| PROMPT |
Skip the pictures, please, and write out exactly the lines from the opening of the data through the line containing "Our lawful basis for using this data".

(Saved entries)
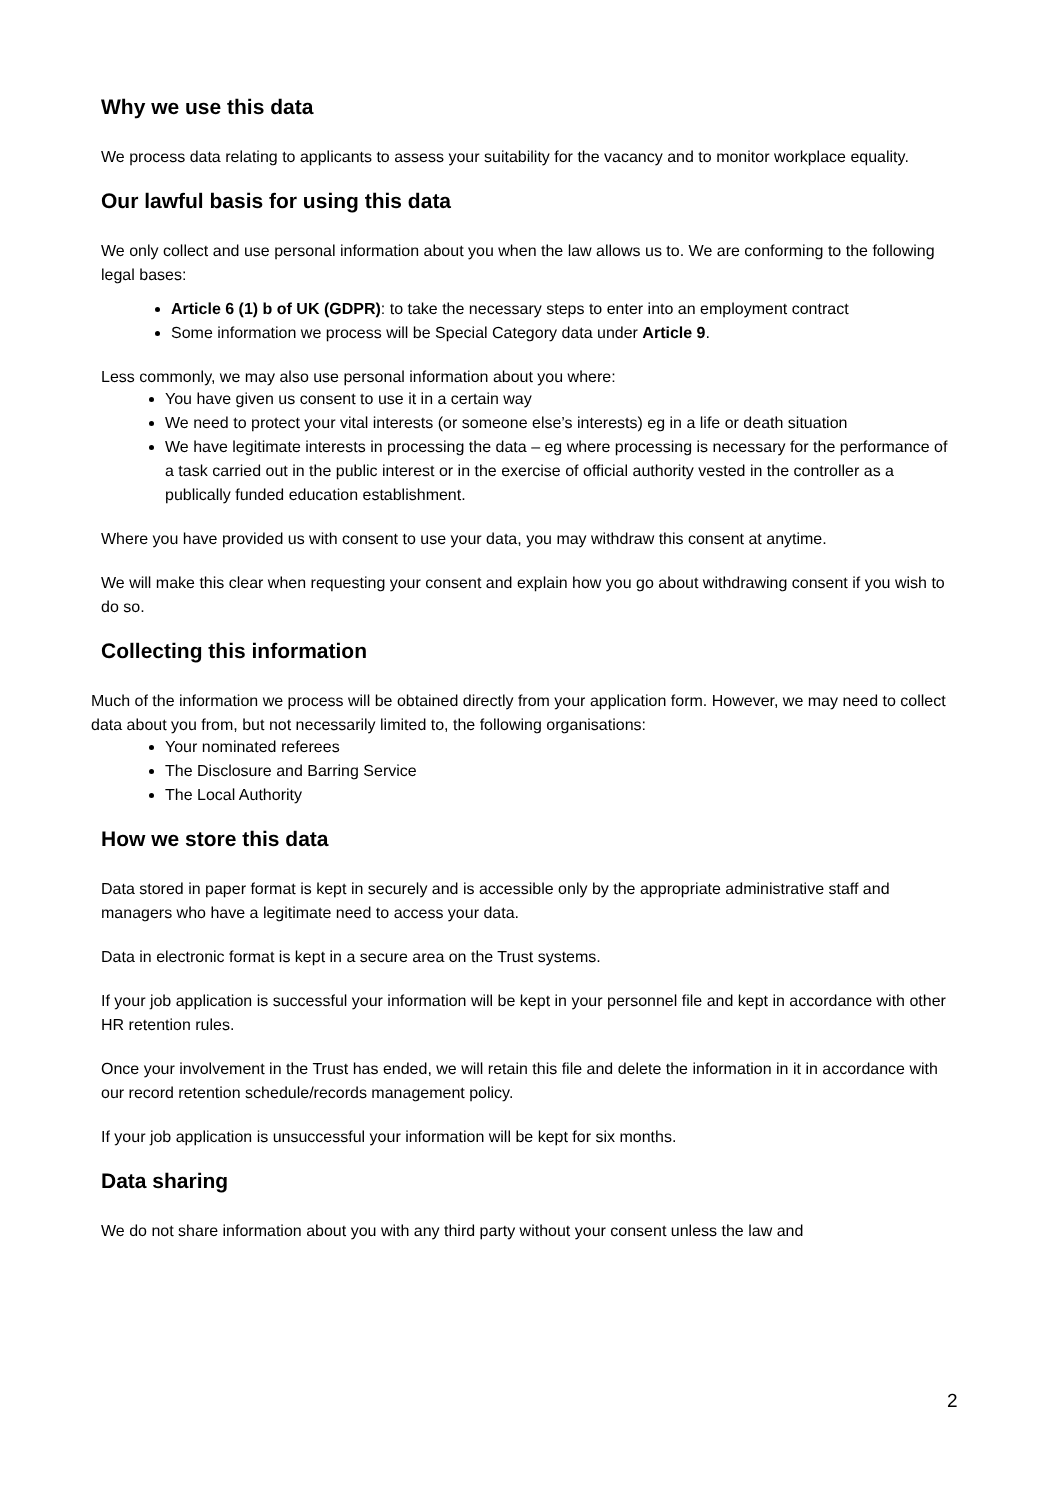Why we use this data
We process data relating to applicants to assess your suitability for the vacancy and to monitor workplace equality.
Our lawful basis for using this data
We only collect and use personal information about you when the law allows us to. We are conforming to the following legal bases:
Article 6 (1) b of UK (GDPR): to take the necessary steps to enter into an employment contract
Some information we process will be Special Category data under Article 9.
Less commonly, we may also use personal information about you where:
You have given us consent to use it in a certain way
We need to protect your vital interests (or someone else’s interests) eg in a life or death situation
We have legitimate interests in processing the data – eg where processing is necessary for the performance of a task carried out in the public interest or in the exercise of official authority vested in the controller as a publically funded education establishment.
Where you have provided us with consent to use your data, you may withdraw this consent at anytime.
We will make this clear when requesting your consent and explain how you go about withdrawing consent if you wish to do so.
Collecting this information
Much of the information we process will be obtained directly from your application form. However, we may need to collect data about you from, but not necessarily limited to, the following organisations:
Your nominated referees
The Disclosure and Barring Service
The Local Authority
How we store this data
Data stored in paper format is kept in securely and is accessible only by the appropriate administrative staff and managers who have a legitimate need to access your data.
Data in electronic format is kept in a secure area on the Trust systems.
If your job application is successful your information will be kept in your personnel file and kept in accordance with other HR retention rules.
Once your involvement in the Trust has ended, we will retain this file and delete the information in it in accordance with our record retention schedule/records management policy.
If your job application is unsuccessful your information will be kept for six months.
Data sharing
We do not share information about you with any third party without your consent unless the law and
2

| ANSWER TO THE PROBLEM |
Why we use this data
We process data relating to applicants to assess your suitability for the vacancy and to monitor workplace equality.
Our lawful basis for using this data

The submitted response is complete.